2616 - Cost-Effectiveness of Vorasidenib for Patients with Isocitrate Dehydrogenase (IDH) Mutated Low-Grade Glioma (LGG)
Presenter(s)
A. C. Kessel1, H. Kim2, P. D. Brown3, E. J. Lehrer1, N. N. Laack II1, A. Mahajan1, E. S. Yan1, S. Kizilbash4, B. J. Neth5, U. Sener5, M. R. Waddle1, W. Breen1, and R. O. Kowalchuk1; 1Department of Radiation Oncology, Mayo Clinic, Rochester, MN, 2Department of Radiation Oncology, UPMC Hillman Cancer Center, Pittsburgh, PA, 3Mayo Clinic Cancer Center, Rochester, MN, 4Department of Medical Oncology, Mayo Clinic, Rochester, MN, 5Department of Neurology, Mayo Clinic, Rochester, MN
Purpose/Objective(s): The INDIGO clinical trial demonstrated a benefit in progression-free survival with vorasidenib compared to a placebo for IDH-mutated LGG. However, it is unclear how this treatment’s impact on overall survival (OS), quality of life, and cost compares to standard treatment: observation or chemoradiation (CRT). We hypothesize that at vorasidenib’s current cost, it may not meet standard thresholds to be a cost-effective treatment for IDH mutated LGG.
Materials/Methods: We evaluated the cost-effectiveness of vorasidenib, CRT, and observation for patients with IDH mutated LGGs using a decision tree with an integrated Markov model. We used data from EORTC 22845 and RTOG 9802 to select model parameters and allowed for general tolerances in established data. Patients could exist in one of three states: stable disease, progressive disease, or death. Costs were measured from a healthcare system perspective, including drug cost, grade 3+ toxicity burden, and management of disease progression. Utility values were assigned based on health states. Outcomes were expressed as incremental cost-effectiveness ratios (ICERs) per quality-adjusted life-year (QALY) gained. Treatment is considered cost effective if it meets the commonly accepted willingness-to-pay threshold of $100,000 per QALY gained.

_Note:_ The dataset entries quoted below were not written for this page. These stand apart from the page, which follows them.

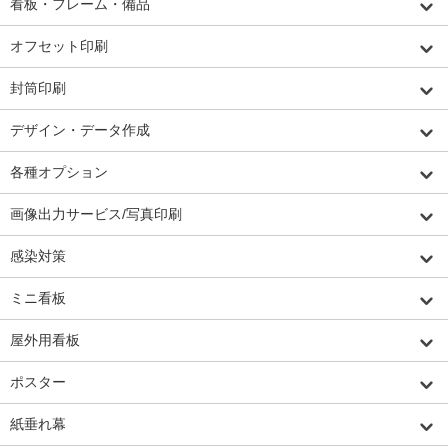
看板・フレーム・備品
オフセット印刷
封筒印刷
デザイン・データ作成
各種オプション
画像出力サービス/写真印刷
感染対策
ミニ看板
屋外用看板
ポスター
紙垂れ幕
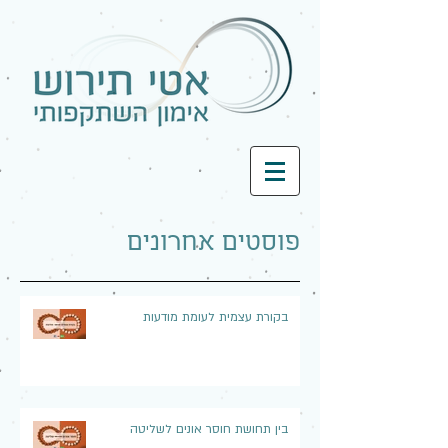
פוסטים אחרונים
בקורת עצמית לעומת מודעות
בין תחושת חוסר אונים לשליטה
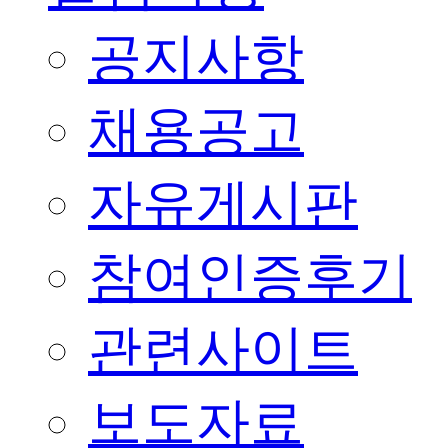
공지사항
채용공고
자유게시판
참여인증후기
관련사이트
보도자료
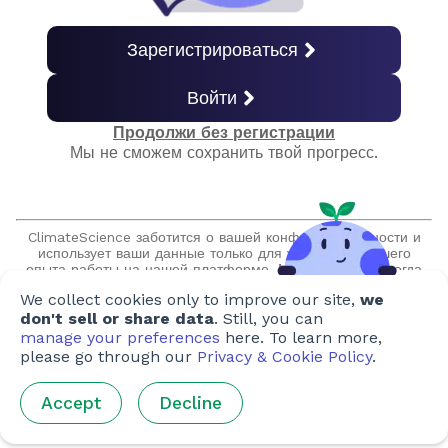
Текстильные изделия
Зарегистрироваться
Войти
Улавливание CO₂ до сжигания (PreCCC)
Продолжи без регистрации
Мы не сможем сохранить твой прогресс.
Улавливание CO₂ после сжигания
(PostCCC)
ClimateScience заботится о вашей конфиденциальности и
Кислородное топливо
использует ваши данные только для улучшения вашего
опыта работы на нашей платформе. Мы обещаем никогда
не продавать и не передавать вашу информацию без вашего
We collect cookies only to improve our site,
we
разрешения, и мы никогда не будем вступать с вами в
Применения углерода
нежелательные контакты.
don't sell or share data
. Still, you can
manage your preferences
here. To learn more,
please go through our
Privacy & Cookie Policy
.
Нерешенные проблемы
Accept
Decline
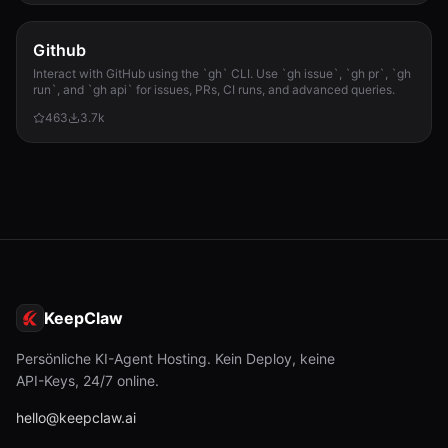
Github
Interact with GitHub using the `gh` CLI. Use `gh issue`, `gh pr`, `gh
run`, and `gh api` for issues, PRs, CI runs, and advanced queries.
463
3.7k
KeepClaw
Persönliche KI-Agent Hosting. Kein Deploy, keine
API-Keys, 24/7 online.
hello@keepclaw.ai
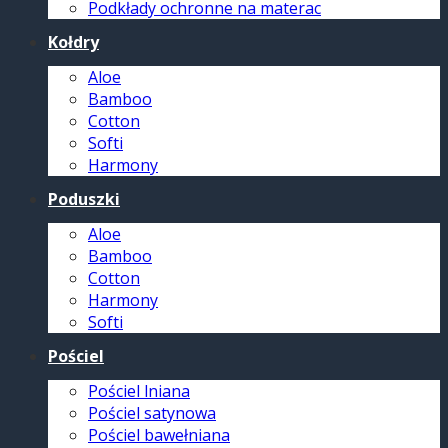
Podkłady ochronne na materac
Kołdry
Aloe
Bamboo
Cotton
Softi
Harmony
Poduszki
Aloe
Bamboo
Cotton
Harmony
Softi
Pościel
Pościel lniana
Pościel satynowa
Pościel bawełniana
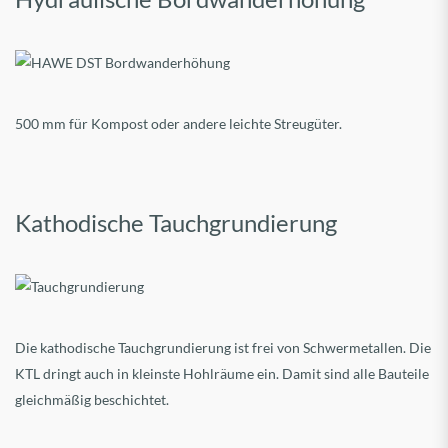
500 mm für Kompost oder andere leichte Streugüter.
Kathodische Tauchgrundierung
Die kathodische Tauchgrundierung ist frei von Schwermetallen. Die
KTL dringt auch in kleinste Hohlräume ein. Damit sind alle Bauteile
gleichmäßig beschichtet.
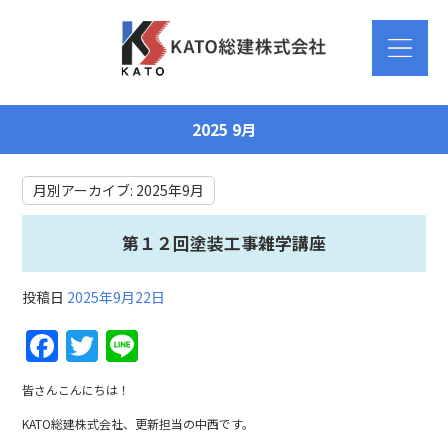
2025 9月
月別アーカイブ:
2025年9月
第１２回塗装工事雑学講座
投稿日
2025年9月22日
F
T
Li
a
w
n
皆さんこんにちは！
c
itt
e
KATO総建株式会社、更新担当の中西です。
e
er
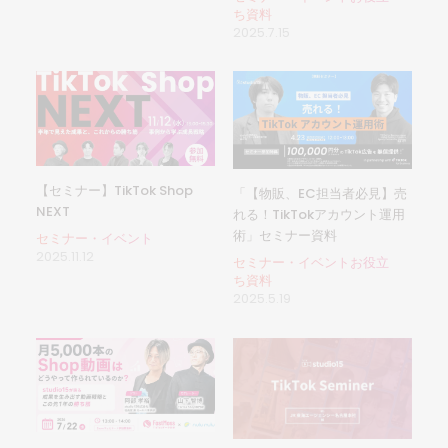
ち資料
2025.7.15
【セミナー】TikTok Shop
「【物販、EC担当者必見】売
NEXT
れる！TikTokアカウント運用
術」セミナー資料
セミナー・イベント
2025.11.12
セミナー・イベントお役立
ち資料
2025.5.19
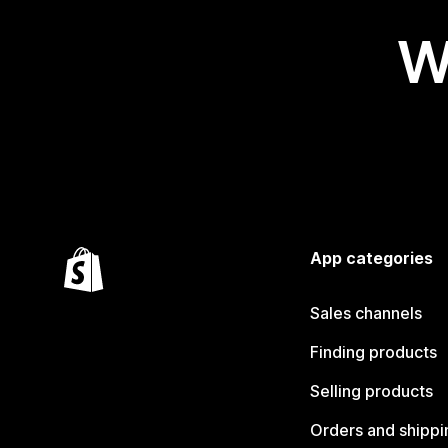
W
App categories
Sales channels
Finding products
Selling products
Orders and shippi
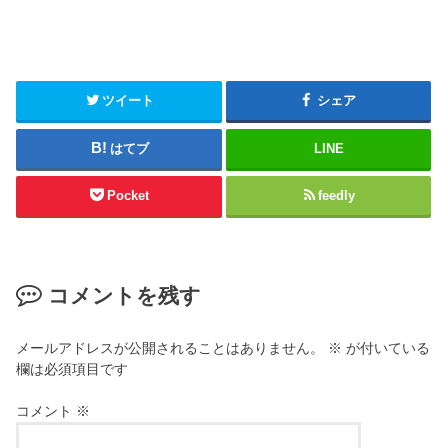
ツイート
シェア
はてブ
LINE
Pocket
feedly
コメントを残す
メールアドレスが公開されることはありません。
※
が付いている
欄は必須項目です
コメント
※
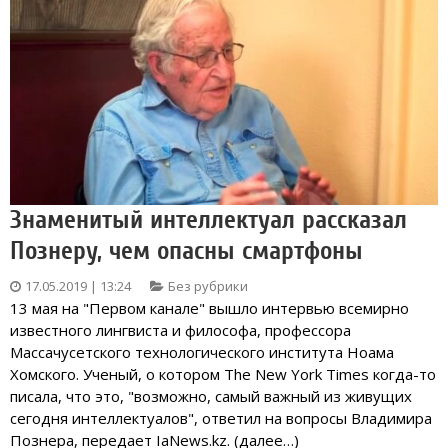
Знаменитый интеллектуал рассказал
Познеру, чем опасны смартфоны
17.05.2019 | 13:24
Без рубрики
13 мая на "Первом канале" вышло интервью всемирно
известного лингвиста и философа, профессора
Массачусетского технологического института Ноама
Хомского. Ученый, о котором The New York Times когда-то
писала, что это, "возможно, самый важный из живущих
сегодня интеллектуалов", ответил на вопросы Владимира
Познера, передает IaNews.kz. (далее…)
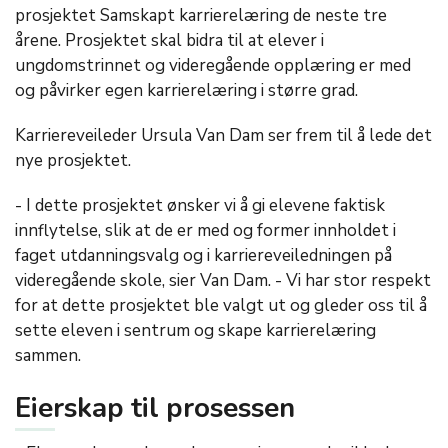
prosjektet Samskapt karrierelæring de neste tre
årene. Prosjektet skal bidra til at elever i
ungdomstrinnet og videregående opplæring er med
og påvirker egen karrierelæring i større grad.
Karriereveileder Ursula Van Dam ser frem til å lede det
nye prosjektet.
- I dette prosjektet ønsker vi å gi elevene faktisk
innflytelse, slik at de er med og former innholdet i
faget utdanningsvalg og i karriereveiledningen på
videregående skole, sier Van Dam. - Vi har stor respekt
for at dette prosjektet ble valgt ut og gleder oss til å
sette eleven i sentrum og skape karrierelæring
sammen.
Eierskap til prosessen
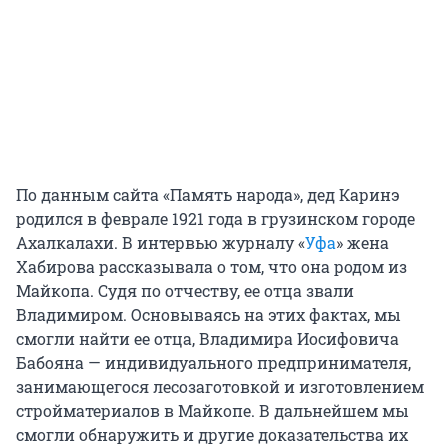
По данным сайта «Память народа», дед Каринэ
родился в феврале 1921 года в грузинском городе
Ахалкалахи. В интервью журналу «
Уфа
» жена
Хабирова рассказывала о том, что она родом из
Майкопа. Судя по отчеству, ее отца звали
Владимиром. Основываясь на этих фактах, мы
смогли найти ее отца, Владимира Иосифовича
Бабояна — индивидуального предпринимателя,
занимающегося лесозаготовкой и изготовлением
стройматериалов в Майкопе. В дальнейшем мы
смогли обнаружить и другие доказательства их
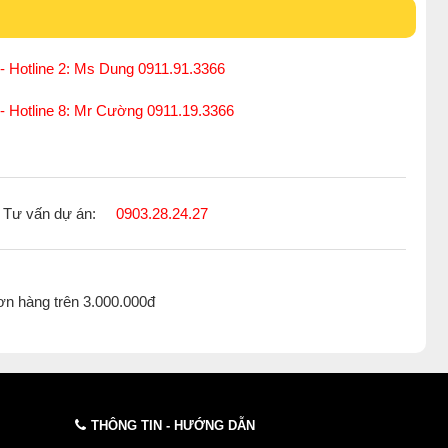
- Hotline 2: Ms Dung 0911.91.3366
 có độ bền, an toàn trong thi công cũng như sử dụng. Một
ưởng, khu công nghiệp, kho, bãi, ..... Sản phẩm ra đời để
 - Hotline 8: Mr Cường 0911.19.3366
thiết kế bền bỉ, chịu được các tác động từ bên ngoài như
 mà đèn phát ra có cường độ lớn, chiếu sáng được khoảng
ớn.
Tư vấn dự án:
0903.28.24.27
chính là chiếu sáng an toàn - chiếu sáng đường phố. Việc
ồn sáng chất lượng, sáng rõ sẽ cung cấp đầy đủ ánh sáng
i lại của các phương tiện trong các khu đô thị lớn, các khu
 mù, nhiều điểm mù.
ơn hàng trên 3.000.000đ
an toàn khi tham gia giao thông, một điểm cộng cực lớn của
y đủ để luyện tập và vui chơi. Đèn led pha công suất lớn là
đặt ánh sáng cho sân thể thao. Đèn pha công suất lớn phù
THÔNG TIN - HƯỚNG DẪN
i bao quát rộng và đủ độ sáng cần thiết cho mỗi loại sân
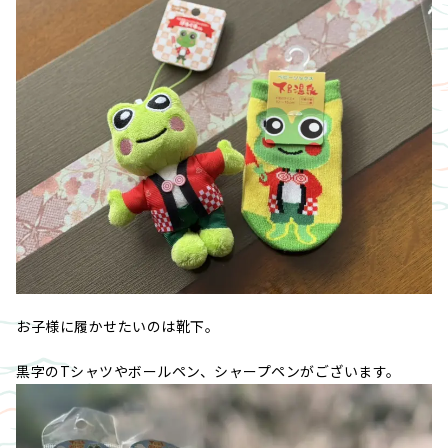
お子様に履かせたいのは靴下。
黒字のTシャツやボールペン、シャープペンがございます。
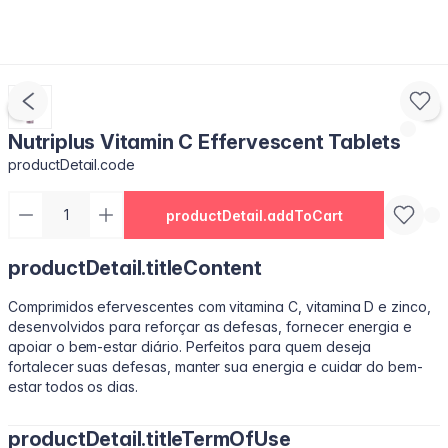
Nutriplus Vitamin C Effervescent Tablets
productDetail.code
productDetail.addToCart
productDetail.titleContent
Comprimidos efervescentes com vitamina C, vitamina D e zinco,
desenvolvidos para reforçar as defesas, fornecer energia e
apoiar o bem-estar diário. Perfeitos para quem deseja
fortalecer suas defesas, manter sua energia e cuidar do bem-
estar todos os dias.
productDetail.titleTermOfUse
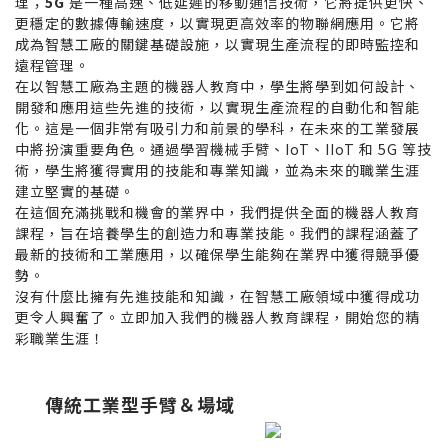
理；
5G
是一種高速、低延遲的移動通信技術，它將提供更快、
更穩定的數據傳輸速度，以實現更高效率的物聯網應用。它將
成為智慧工廠的關鍵基礎設施，以實現生產流程的即時監控和
遠程管理。
在以智慧工廠為主題的機器人教育中，學生將學到如何設計、
開發和應用這些先進的技術，以實現生產流程的自動化和智能
化。這是一個非常有吸引力和前景的學科，在未來的工業發展
中將扮演重要角色。通過學習機械手臂、IoT、IIoT 和 5G 等技
術，學生將獲得實用的技能和專業知識，並為未來的職業生涯
建立堅實的基礎。
在這個充滿挑戰和機會的業界中，我們提供全面的機器人教育
課程，旨在培養學生的創造力和專業技能。我們的課程涵蓋了
最新的技術和工業應用，以確保學生能夠在業界中獲得競爭優
勢。
沒有什麼比擁有先進技能和知識，在智慧工廠領域中獲得成功
更令人興奮了。立即加入我們的機器人教育課程，開始您的精
彩職業生涯！
傳統工業型手臂＆場域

Results: Per the Veteran Affairs Federal Supply Schedule, vorasidenib costs $30,048 for a 30-day supply. Based on a 5-year model, vorasidenib demonstrated an ICER of $744,195 per QALY when compared to CRT. When compared to observation, vorasidenib demonstrated an improved ICER of $208,370 per QALY. On one way sensitivity analysis compared to observation, median cost of vorasidenib and median OS were most likely to affect ICER with only marginal changes on analysis of other model factors. For ICER to become < $100,000 compared to observation, the cost of vorasidenib would need to drop to below $11,465 monthly, or the median OS ratio benefit would need to improve to < 0.42.
Conclusion: Using the best available data, the current price of vorasidenib reduces its ability to meet commonly accepted cost-effectiveness thresholds in treatment of IDH-mutated LGGs. This model suggests that to make vorasidenib cost-effective by standard definitions, a cost reduction of vorasidenib is required, or further prospective research must show an OS benefit. Our model is limited by the inherent lack of a directly comparable treatment population representing real-world patients with IDH-mutated LGGs treated with vorasidenib; however, the model was robust to sensitivity analyses of most model parameters, suggesting a reproducible result. We await long term results along with consideration of therapy combinations which may make vorasidenib cost effective.